On Sunday, Keith Gill, the “Roaring Kitty” meme stock investor who revived GameStop and AMC Entertainment share trading last month, reported on Reddit that he had bought approximately $116 million in GameStop stock.

He also acquired 120,000 $20 call options, according to the screenshot. Gill has until a certain date to buy 12 million GameStop shares at $20 each. GameStop shares closed Wednesday at $46.55, more than quadruple the options’ price. His screenshot on Monday showed $54 million in paper gains in one trading session.
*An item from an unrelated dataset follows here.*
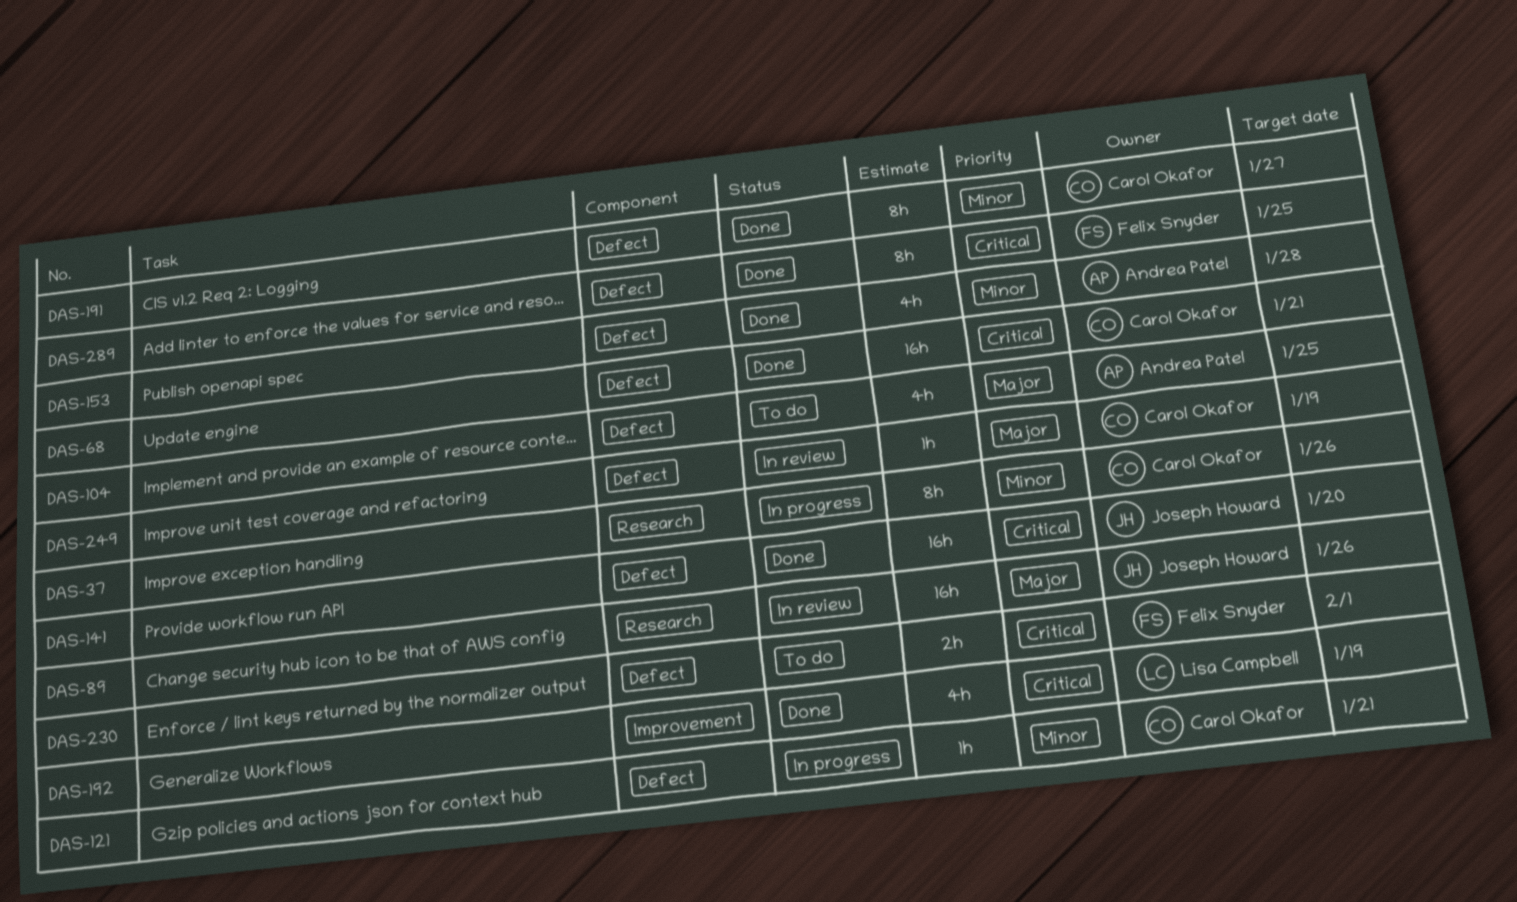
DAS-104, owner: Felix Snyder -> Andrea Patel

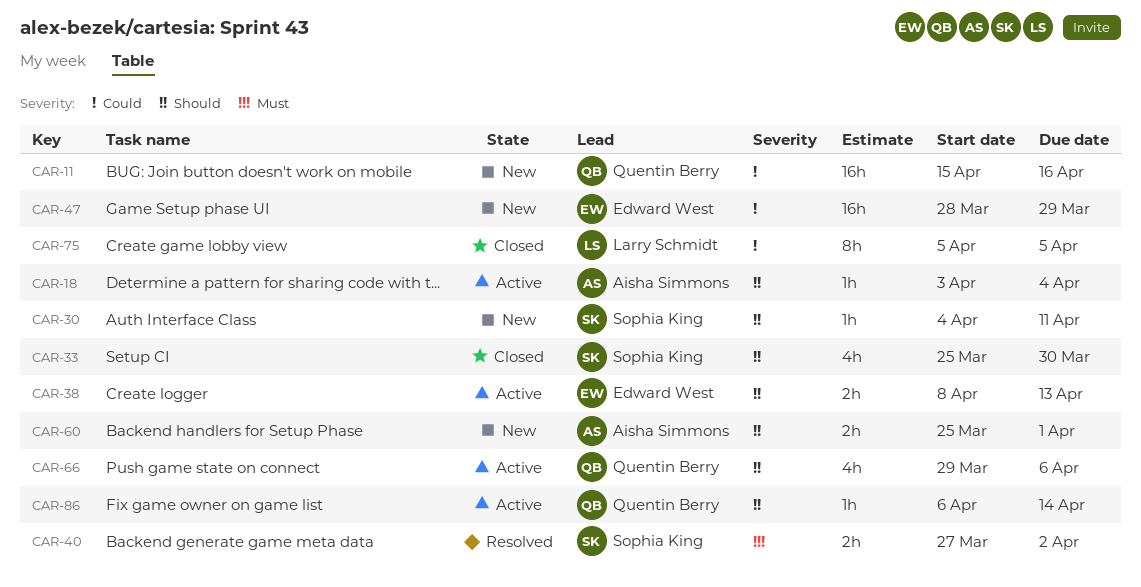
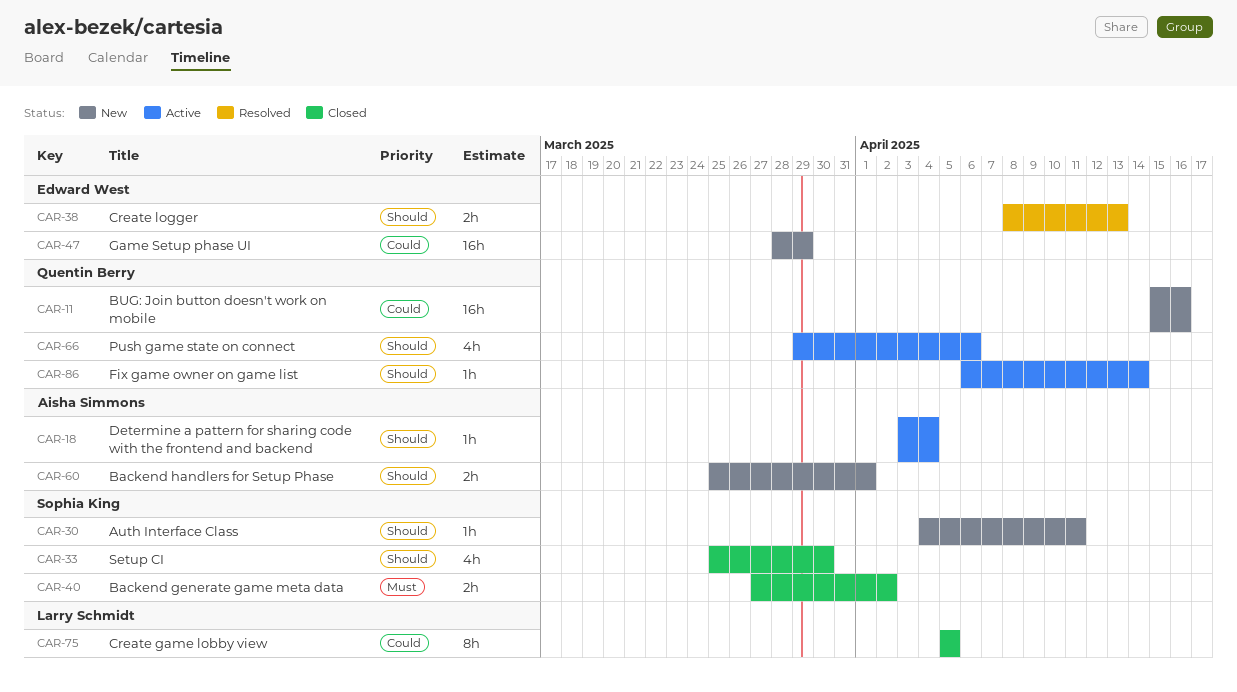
CAR-38, status: Active -> Resolved
CAR-40, status: Resolved -> Closed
Gill shared a new photograph on Thursday showing that he had not sold any GameStop positions since the Monday screenshot and that his holding is worth over $500 million. CNN has not verified the screenshots.

Gill’s comeback on social media boosted meme stocks like GameStop and AMC Entertainment, reminiscent of 2021’s market craze. Meme stocks are shares of cult companies that fluctuate based on social media popularity rather than fundamentals.

Gill may be subject to regulatory examination due to the high value of his portfolio and GameStop and AMC Entertainment share activity in recent weeks. Gill has not advised anyone to buy GameStop stock or predicted its moonshot. His only communication has been memes, gifs, brief videos, and portfolio images. Gill may not be behind those posts.

Wall Street is still watching. The screenshots appear to be from E*Trade, which the Wall Street Journal claimed on Monday was considering firing Gill. Gill purchased a “large volume” of GameStop options before posting on X for the first time in three years in May, according to the Journal.

Gill may have acted unethically, according to Freedom Capital Markets chief global strategist Jay Woods. Woods doesn’t think it’s criminal because the trader hasn’t advised anyone to buy the stock or stated anything.

This story was not commented on by Morgan Stanley, which controls E*Trade. Gill declined comment.

Gill isn’t the only trader to inspire copycats. In May, Warren Buffett’s Berkshire Hathaway revealed a $6.7 billion stake in Chubb, raising the stock price of the insurance company. But Chubb shares have only climbed 4% since Buffett’s position was announced. Since Gill returned to social media, GameStop and AMC Entertainment shares have risen 167% and 99%, respectively.

Should I compare Keith Gill to Warren Buffett? No, although Gill’s influence is similar. Some want to ride his coattails, said Woods.

The Securities and Exchange Commission is investigating GameStop call options trading activity around Gill’s social media posts because of internal suspicions that it may be manipulation, the Journal reports.

A SEC representative told CNN that the agency “does not comment on the existence or nonexistence of a possible investigation.”